A more rigorous way to do this is as follows. Define a new variable: $$S\equiv\frac{\dfrac{\gamma}{c_t}}{\dfrac{1-\gamma}{c_{t+1}}}.$$ By simple rearrangement, you can compute that $$\frac{c_{t+1}}{c_t}=\frac{1-\gamma}{\gamma}\times S.$$ Hence, if you imagine $c_{t+1}/c_t$ as a function of $S$, you have that $$\frac{\mathrm{d}\left(\dfrac{c_{t+1}}{c_t}\right)}{\mathrm d S}=\frac{1-\gamma}{\gamma},$$ since $c_{t+1}/c_t$ is just a linear function of $S$ with coefficient $(1-\gamma)/\gamma$.

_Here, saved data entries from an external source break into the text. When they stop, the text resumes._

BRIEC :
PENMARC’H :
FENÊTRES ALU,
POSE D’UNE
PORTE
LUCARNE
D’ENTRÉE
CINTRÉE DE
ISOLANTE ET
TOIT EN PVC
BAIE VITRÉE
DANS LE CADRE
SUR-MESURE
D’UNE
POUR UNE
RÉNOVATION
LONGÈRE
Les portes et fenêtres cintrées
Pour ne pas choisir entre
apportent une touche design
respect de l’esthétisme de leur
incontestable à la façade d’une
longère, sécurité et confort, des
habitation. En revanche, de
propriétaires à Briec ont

In your original question, “bringing out $(1-\gamma)/\gamma$ out of the denominator” is an informal operation, since what appears there is, in fact, a differential operator and, rigorously speaking, there is no “denominator;” it's just a conventional notation. However, the informal trick of “bringing out $(1-\gamma)/\gamma$ out of the denominator” does work in most cases, which serves as a justification for denoting the differential operation as though it were a fraction.
In general, you may want to use the implicit function theorem to take the derivative of one quantity with respect to another if the functional relationship between these two quantities is complicated.